As Aussies set out on a mad dash to get their Christmas presents organised, the Australian Federal Police (AFP) have issued a warning for shoppers to be aware of fake delivery scams that could fleece thousands of dollars from unsuspecting victims.
The AFP warns that given the hectic and often stressful nature of the Christmas period people can often be distracted and not as attentive when it comes to the smaller details, something scammers are pouncing on.
The current scam doing the rounds often takes the form of a text message that will prompt the recipient to click a link to track your package, confirm your delivery address, re-direct your package or collect your package.
Once the link is clicked, the potential victim may be taken to a fake company website where they are asked to enter personal or financial details to finalise their delivery.
In addition to providing criminals with sensitive details, clicking the link could possibly result in harmful or malicious software being installed on the recipient’s device.
AFP Commander Cybercrime Operations Chris Goldsmid elaborated further on the scam activity, explaining that “cyber criminals often impersonate trusted brands, such as legitimate parcel delivery services, to send messages designed to trick consumers into clicking on URLs containing harmful malware or providing personal information.”
“This may include a technique called ‘spoofing’ in which cyber criminals make their messages look legitimate by using real company logos and fake sender details,” Goldsmid said.
Goldsmid suggested that those who receive such a message to “not click the link” and to confirm that the message is legitimate before proceeding.
“Most delivery services will never text or email their customers to request personal or financial information,” he said.
“If something doesn’t feel right, take the time to verify the request with the organisation using contact information listed on their website.
“If you receive one of these scam texts or emails do not click on any links, report it to Scamwatch, block the sender and delete the message immediately.”

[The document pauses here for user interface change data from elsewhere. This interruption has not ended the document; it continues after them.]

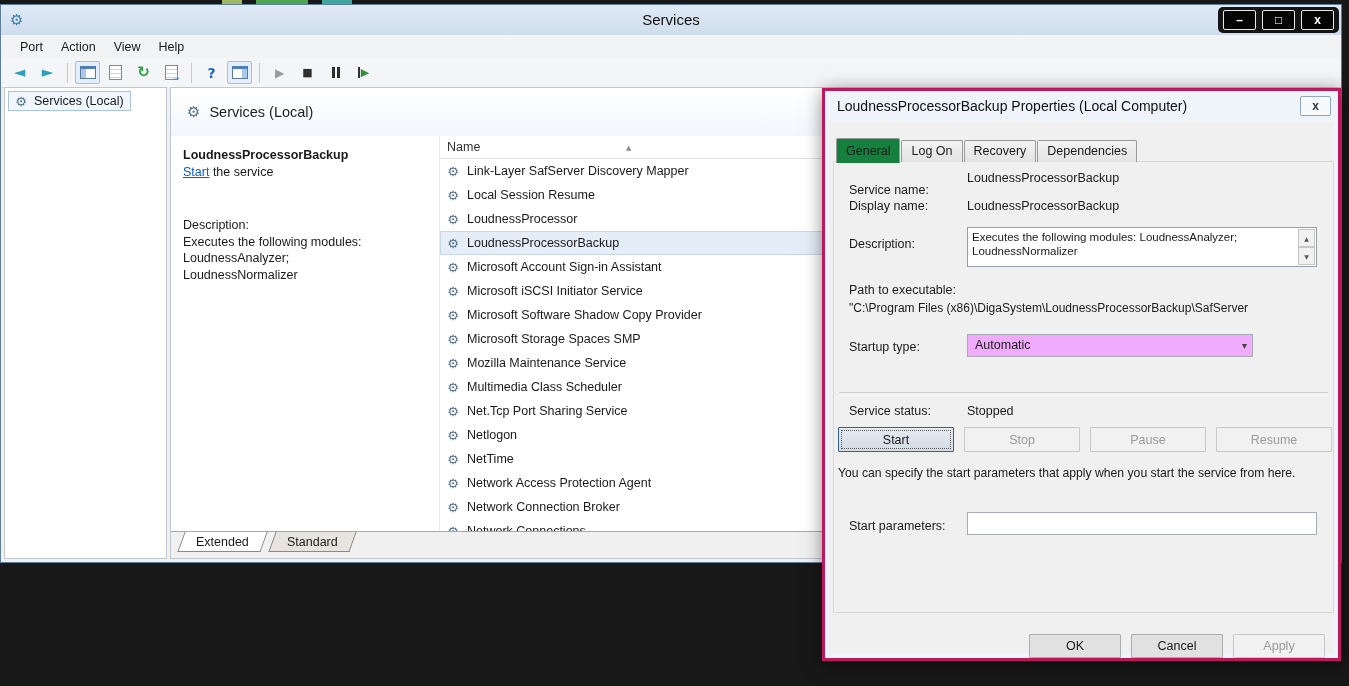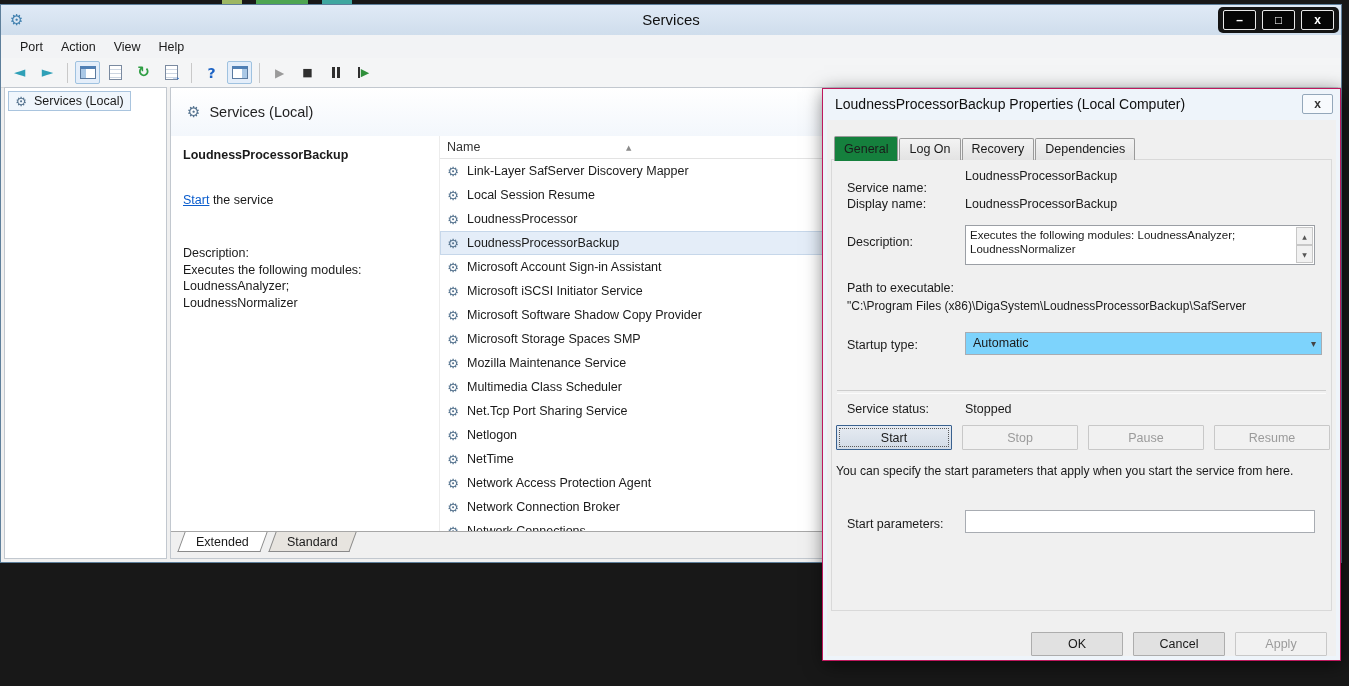--- a/index.html
+++ b/index.html
@@ -130,7 +130,7 @@
   
   .dialog{
     position:absolute;left:822px;top:88px;width:519px;height:573px;box-sizing:border-box;
-    background:#eef4fa;border:1px solid #be185d;z-index:10;
+    background:#eef4fa;border:3px solid #be185d;z-index:10;
     box-shadow:2px 4px 18px rgba(0,0,0,0.55);
   }
   .dialog-inner{position:absolute;left:4px;right:4px;top:31px;bottom:4px;background:#f0f0f0;}

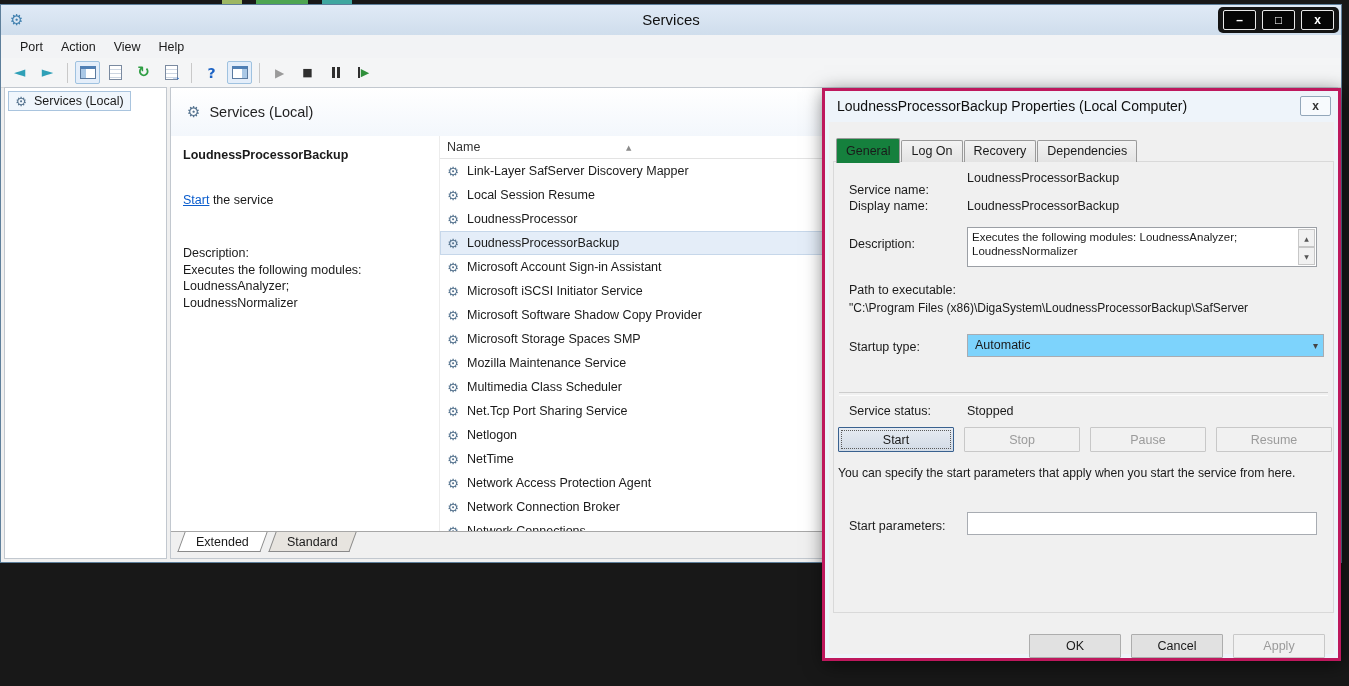--- a/index.html
+++ b/index.html
@@ -97,7 +97,7 @@
   .content-main{flex:1;display:flex;overflow:hidden;}
   .detail{width:268px;flex:0 0 auto;padding:12px 8px 0 12px;box-sizing:border-box;}
   .svc-title{font-weight:bold;font-size:12.5px;}
-  .start-line{margin-top:31px;font-size:12.5px;}
+  .start-line{margin-top:3px;font-size:12.5px;}
   .link{color:#0b5dcd;text-decoration:underline;cursor:pointer;}
   .desc-block{margin-top:38px;font-size:12.5px;line-height:16.5px;width:192px;}
 

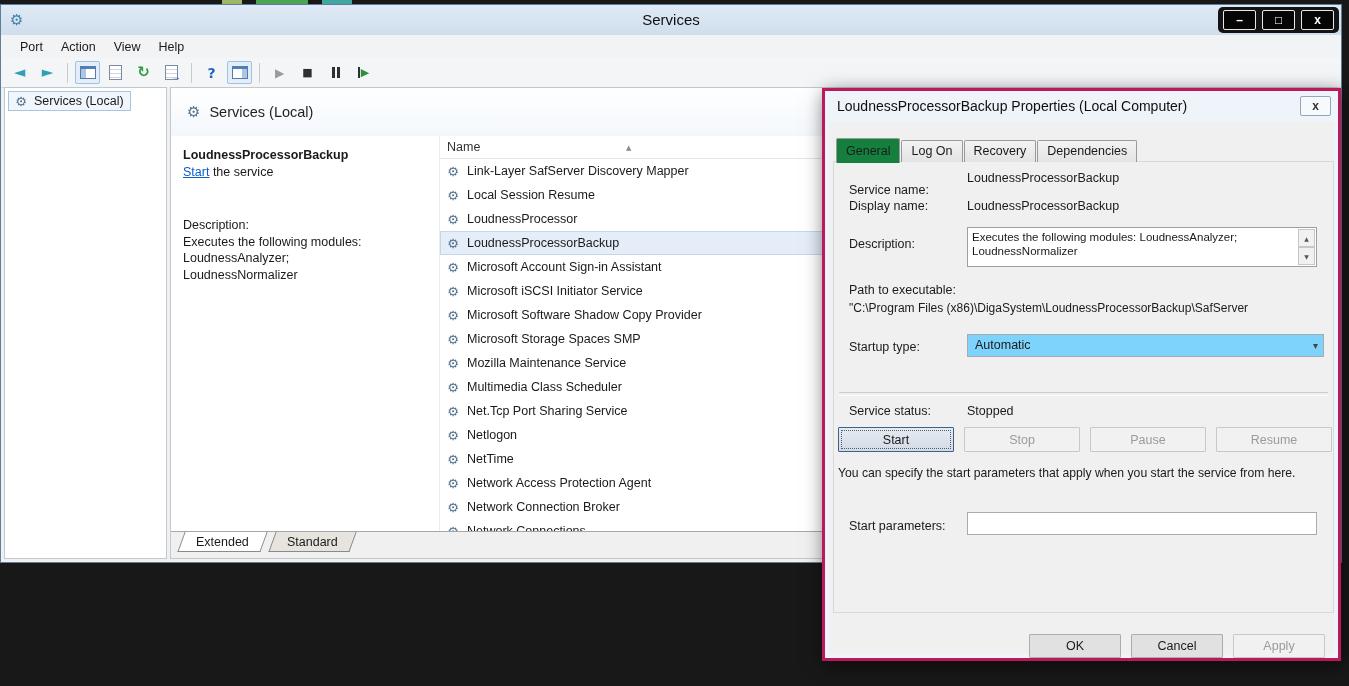--- a/index.html
+++ b/index.html
@@ -166,8 +166,8 @@
   .path-value{position:absolute;left:24px;top:210px;width:490px;overflow:hidden;font-size:12px;white-space:nowrap;z-index:5;}
 
   .combo{
-    position:absolute;left:142px;top:243px;width:357px;height:23px;box-sizing:border-box;
-    background:#7dd3fc;border:1px solid #a8acb2;z-index:5;cursor:pointer;
+    position:absolute;left:142px;top:243px;width:286px;height:23px;box-sizing:border-box;
+    background:#f0abfc;border:1px solid #a8acb2;z-index:5;cursor:pointer;
   }
   .combo-value{position:absolute;left:7px;top:0;line-height:21px;font-size:12.5px;}
   .combo-arrow{position:absolute;right:5px;top:0;line-height:21px;font-size:10px;color:#444;font-family:"DejaVu Sans",sans-serif;}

Some red flags the AFP warns to be on the look out for include requests for your personal or financial information in order to confirm your order, an unexplained sense of urgency in the message’s request, grammatical errors and suspicious links.
Malicious scam activity is expected to double this Christmas with the festive season considered prime time for scammers to “target unsuspecting consumers”, according to Assistant Treasurer Stephen Jones.
“The Christmas shopping rush is a major opportunity for scammers looking to catch the unwary,” he said in a statement.
“It’s also a time when they exploit our elderly and other vulnerable groups who may be experiencing loneliness.
“So called phishing scams, which allow scammers to remotely take over phones and personal computers, are the biggest risk at this time of year.
“Australians should also be on the lookout for impersonation scams, where scammers pose as a legitimate business or family member.”
Jones stressed that “the government wants to have people be aware” that scams “are likely to ramp up over the Christmas period and to take extra care”.
“If it looks too good to be true, it probably is,” he told the ABC.
“The ACCC has told us that last year there was about $2 billion worth of scams … they expect that to double this year and there’s always a spike over Christmas time.”
Scams are already having a detrimental impact across the country with total losses to scams expected to reach an estimated $4 billion by the end of 2022 in addition recent widespread data breaches have impacted millions across the country.
Further assistance for scam victims is available on the Scamwatch website at scamwatch.gov.au.